Unfortunately, in many cases alcoholism and depression go hand in hand with up to 50% of alcoholics suffering with major depression. It is truly a double edged sword as one feeds the other. Depressed individuals tend to self medicate with alcohol which ultimately leads to alcoholism. Conversely, heavy drinking or alcoholism tends to lead to depression because alcohol is a depressant.
In a study done by the American journal of Epidemiology, “Study Links Depression and Alcohol Problems”, it was suggested that in men alcohol comes before the depression where in women the depression came before the alcohol use. In either case, they usually show up together.
There are many short and long term effects of alcohol use. Alcohol is a classified sedative with depressant effects and acts like an anesthetic to the central nervous system. Alcohol is absorbed into the bloodstream and all of the organs and tissues. It is known to lower serotonin and norepinephrine levels and significantly depresses the brain and nervous system. It is metabolized in the liver at a rate of ½ ounce of pure alcohol, or one drink, per hour. Because of its effect on the central nervous system and liver, there are many short and long term effects of using alcohol.
The initial consumption of alcohol results in the lowering of inhibitions, more energy, more talkative, relaxed, impaired judgment, decreased reaction time and alertness. Also feelings of sociability, elation and a higher level of confidence and self esteem come into play. As the consumption of alcohol continues the effects worsen and include slurred speech, impaired vision, nausea, and vomiting. A significant decrease in motor skills is experienced which results in staggering. Emotions are also exaggerated which can lead to impulsive crying or even crime and violence. All of these effects are dependent on the individuals blood alcohol concentration levels. See the table below for more details.

### Recorded information:

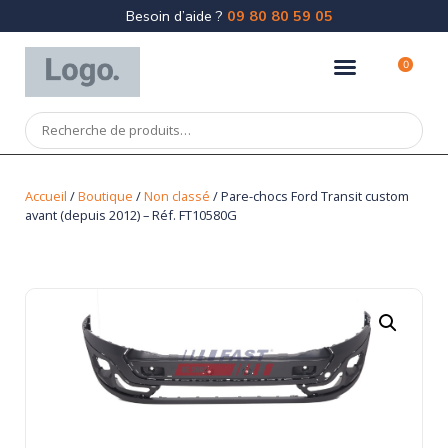
Besoin d’aide ?
09 80 80 59 05
0
Accueil
/
Boutique
/
Non classé
/ Pare-chocs Ford Transit custom
avant (depuis 2012) – Réf. FT10580G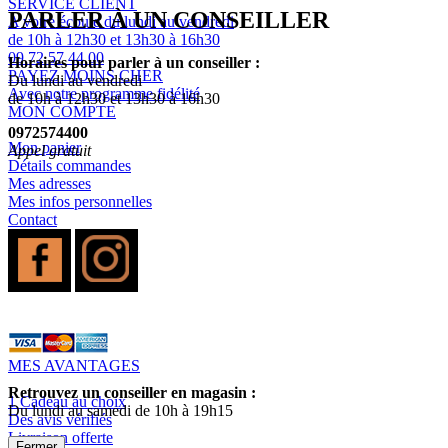
SERVICE CLIENT
PARLER À UN CONSEILLER
A votre écoute du lundi au vendredi
de 10h à 12h30 et 13h30 à 16h30
09 72 57 44 00
Horaires pour parler à un conseiller :
PAYEZ MOINS CHER
Du lundi au vendredi
Avec notre programme fidélité
de 10h à 12h30 et 13h30 à 16h30
MON COMPTE
0972574400
Mon panier
Appel gratuit
Détails commandes
Mes adresses
Mes infos personnelles
Contact
MES AVANTAGES
Retrouvez un conseiller en magasin :
1 Cadeau au choix
Du lundi au samedi de 10h à 19h15
Des avis vérifiés
Livraison offerte
Fermer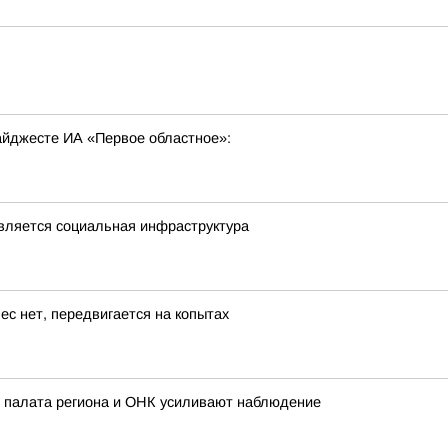
ь
дайджесте ИА «Первое областное»:
овляется социальная инфраструктура
ес нет, передвигается на копытах
 палата региона и ОНК усиливают наблюдение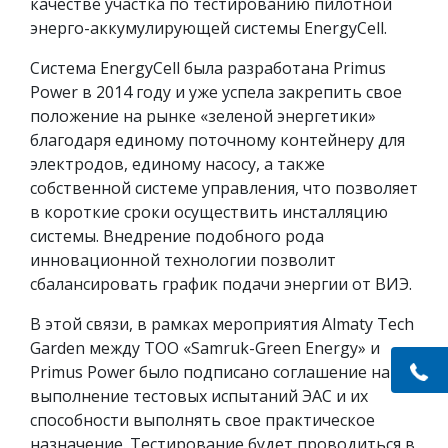
качестве участка по тестированию пилотной
энерго-аккумулирующей системы EnergyCell.
Система EnergyCell была разработана Primus
Power в 2014 году и уже успела закрепить свое
положение на рынке «зеленой энергетики»
благодаря единому поточному контейнеру для
электродов, единому насосу, а также
собственной системе управления, что позволяет
в короткие сроки осуществить инсталляцию
системы. Внедрение подобного рода
инновационной технологии позволит
сбалансировать график подачи энергии от ВИЭ.
В этой связи, в рамках мероприятия Almaty Tech
Garden между ТОО «Samruk-Green Energy» и
Primus Power было подписано соглашение на
выполнение тестовых испытаний ЭАС и их
способности выполнять свое практическое
назначение. Тестирование будет проводиться в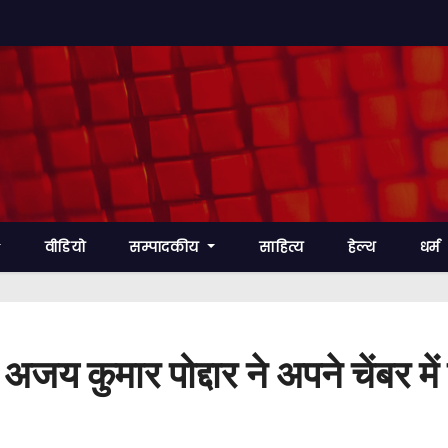
वीडियो
सम्पादकीय
साहित्य
हेल्थ
धर्म
ॉ अजय कुमार पोद्दार ने अपने चेंबर म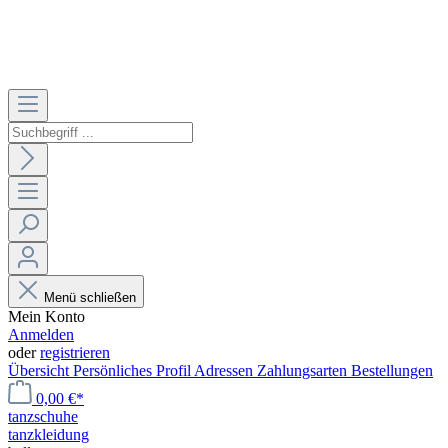
Menü schließen
Mein Konto
Anmelden
oder
registrieren
Übersicht
Persönliches Profil
Adressen
Zahlungsarten
Bestellungen
0,00 €*
tanzschuhe
tanzkleidung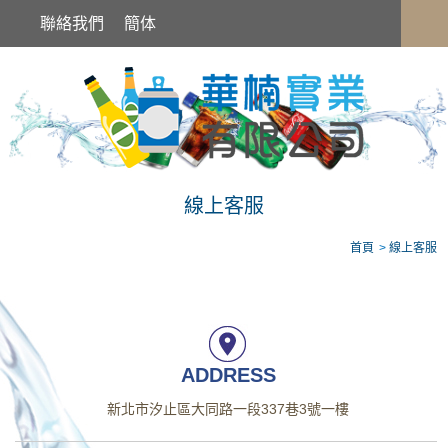
線上客服
聯絡我們
簡体
線上客服
首頁
線上客服
ADDRESS
新北市汐止區大同路一段337巷3號一樓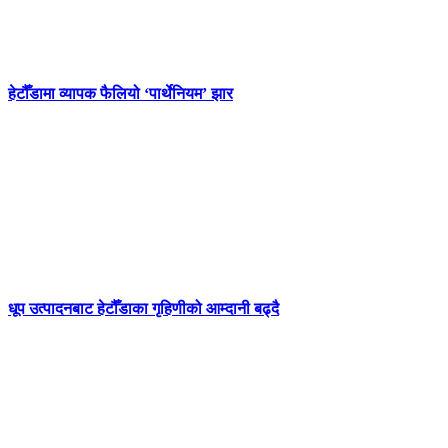
हेटौँडामा व्यापक फैलियो ‘पार्थेनियम’ झार
धूप उत्पादनबाट हेटौँडाका गृहिणीको आम्दानी बढ्दै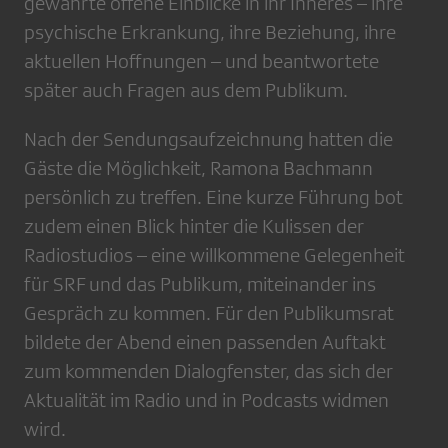
gewährte offene Einblicke in ihr Inneres – ihre
psychische Erkrankung, ihre Beziehung, ihre
aktuellen Hoffnungen – und beantwortete
später auch Fragen aus dem Publikum.
Nach der Sendungsaufzeichnung hatten die
Gäste die Möglichkeit, Ramona Bachmann
persönlich zu treffen. Eine kurze Führung bot
zudem einen Blick hinter die Kulissen der
Radiostudios – eine willkommene Gelegenheit
für SRF und das Publikum, miteinander ins
Gespräch zu kommen. Für den Publikumsrat
bildete der Abend einen passenden Auftakt
zum kommenden Dialogfenster, das sich der
Aktualität im Radio und in Podcasts widmen
wird.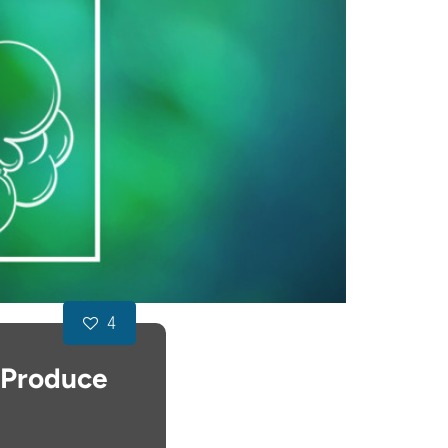
4
 Produce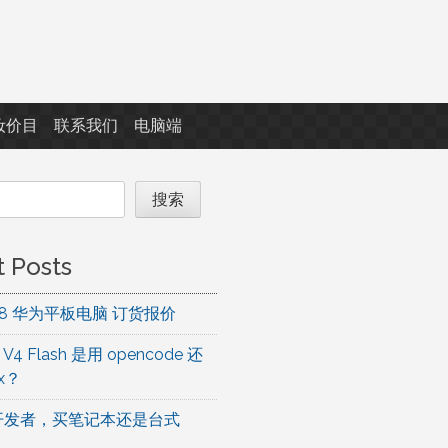
妆价目
联系我们
电脑端
搜索
 Posts
8.08 华为平板电脑 订货报价
 V4 Flash 是用 opencode 还
ix？
开发者，买笔记本还是台式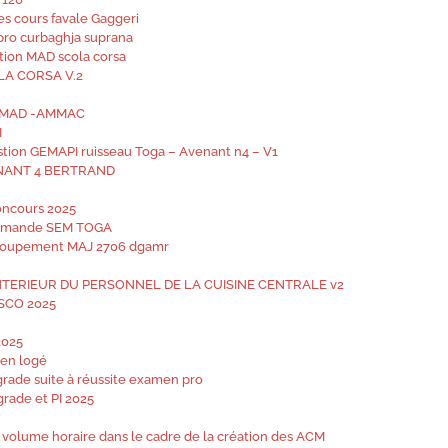
es cours favale Gaggeri
xpro curbaghja suprana
tion MAD scola corsa
OLA CORSA V.2
de MAD -AMMAC
I
stion GEMAPI ruisseau Toga – Avenant n4 – V1
ENANT 4 BERTRAND
concours 2025
ommande SEM TOGA
groupement MAJ 2706 dgamr
INTERIEUR DU PERSONNEL DE LA CUISINE CENTRALE v2
ISCO 2025
2025
ien logé
rade suite à réussite examen pro
rade et PI 2025
volume horaire dans le cadre de la création des ACM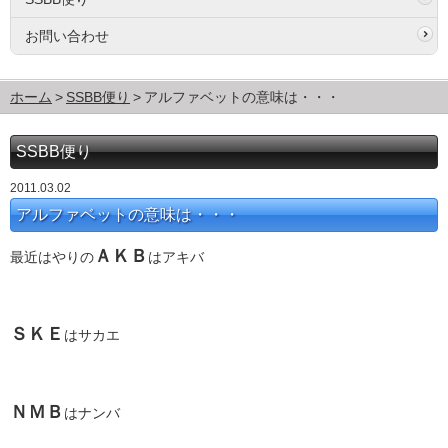
お問い合わせ
ホーム
SSBB便り
アルファベットの意味は・・・
SSBB便り
2011.03.02
アルファベットの意味は・・・
ＡＫＢ
最近はやりの
はアキバ
ＳＫＥ
はサカエ
ＮＭＢ
はナンバ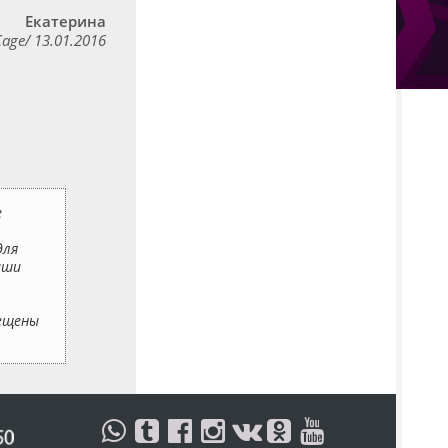
Екатерина
Cage/ 13.01.2016
е
для
аши
мещены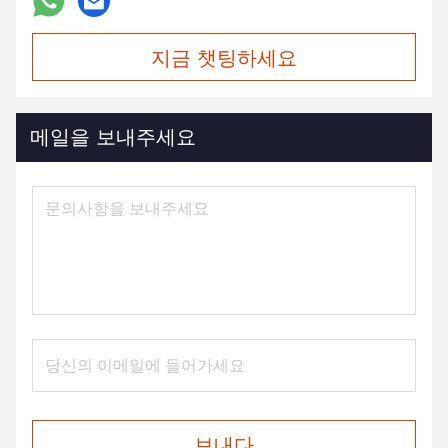
지금 챗팅하세요
메일을 보내주세요
보내다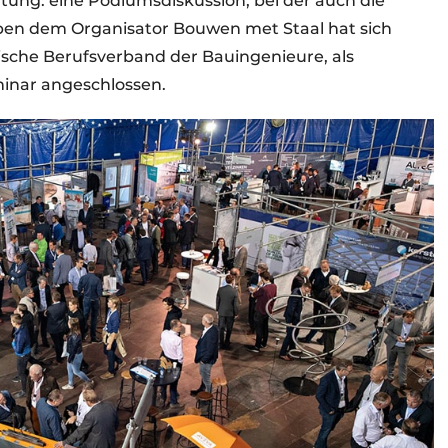
ltung: eine Podiumsdiskussion, bei der auch die
ben dem Organisator Bouwen met Staal hat sich
ische Berufsverband der Bauingenieure, als
inar angeschlossen.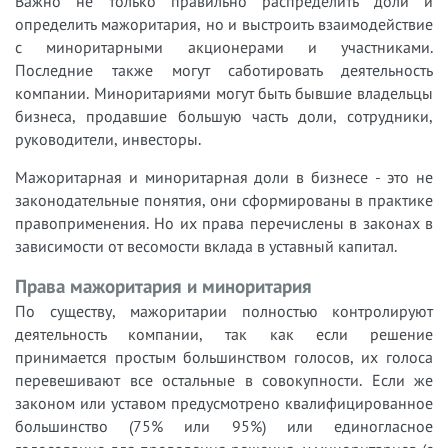
Важно не только правильно распределить доли и
определить мажоритария, но и выстроить взаимодействие
с миноритарными акционерами и участниками.
Последние также могут саботировать деятельность
компании. Миноритариями могут быть бывшие владельцы
бизнеса, продавшие большую часть доли, сотрудники,
руководители, инвесторы.
Мажоритарная и миноритарная доли в бизнесе - это не
законодательные понятия, они сформированы в практике
правоприменения. Но их права перечислены в законах в
зависимости от весомости вклада в уставный капитал.
Права мажоритария и миноритария
По существу, мажоритарии полностью контролируют
деятельность компании, так как если решение
принимается простым большинством голосов, их голоса
перевешивают все остальные в совокупности. Если же
законом или уставом предусмотрено квалифицированное
большинство (75% или 95%) или единогласное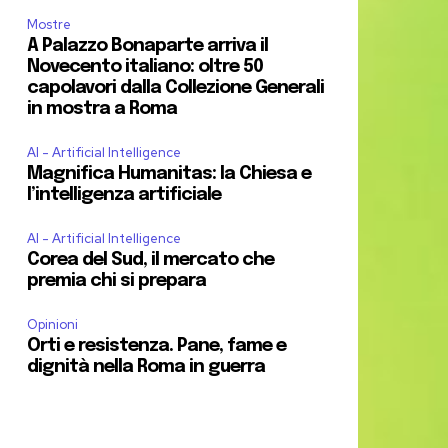
Mostre
A Palazzo Bonaparte arriva il
Novecento italiano: oltre 50
capolavori dalla Collezione Generali
in mostra a Roma
AI - Artificial Intelligence
Magnifica Humanitas: la Chiesa e
l’intelligenza artificiale
AI - Artificial Intelligence
Corea del Sud, il mercato che
premia chi si prepara
Opinioni
Orti e resistenza. Pane, fame e
dignità nella Roma in guerra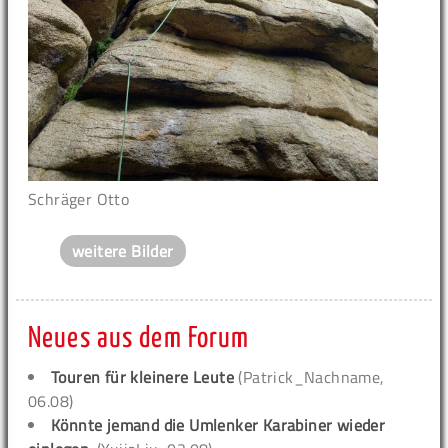
Schräger Otto
weitere Bilder
Neues aus dem Forum
Touren für kleinere Leute
(Patrick_Nachname,
06.08)
Könnte jemand die Umlenker Karabiner wieder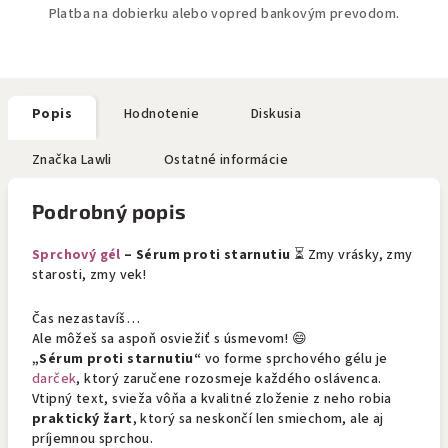
Platba na dobierku alebo vopred bankovým prevodom.
Popis
Hodnotenie
Diskusia
Značka
Lawli
Ostatné informácie
Podrobný popis
Sprchový gél
– Sérum proti starnutiu
⏳ Zmy vrásky, zmy
starosti, zmy vek!
Čas nezastavíš…
Ale môžeš sa aspoň osviežiť s úsmevom! 😄
„Sérum proti starnutiu“
vo forme sprchového gélu je
darček
, ktorý zaručene rozosmeje každého oslávenca.
Vtipný text, svieža vôňa a kvalitné zloženie z neho robia
praktický žart
, ktorý sa neskončí len smiechom, ale aj
príjemnou sprchou.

### Exercise goal:
From the text on alcoholism and depression, return the passage between "In a study done" and "of using alcohol.", inclusive, copied word for word. The data here was taken from a different source.

### Task response:
In a study done by the American journal of Epidemiology, “Study Links Depression and Alcohol Problems”, it was suggested that in men alcohol comes before the depression where in women the depression came before the alcohol use. In either case, they usually show up together.
There are many short and long term effects of alcohol use. Alcohol is a classified sedative with depressant effects and acts like an anesthetic to the central nervous system. Alcohol is absorbed into the bloodstream and all of the organs and tissues. It is known to lower serotonin and norepinephrine levels and significantly depresses the brain and nervous system. It is metabolized in the liver at a rate of ½ ounce of pure alcohol, or one drink, per hour. Because of its effect on the central nervous system and liver, there are many short and long term effects of using alcohol.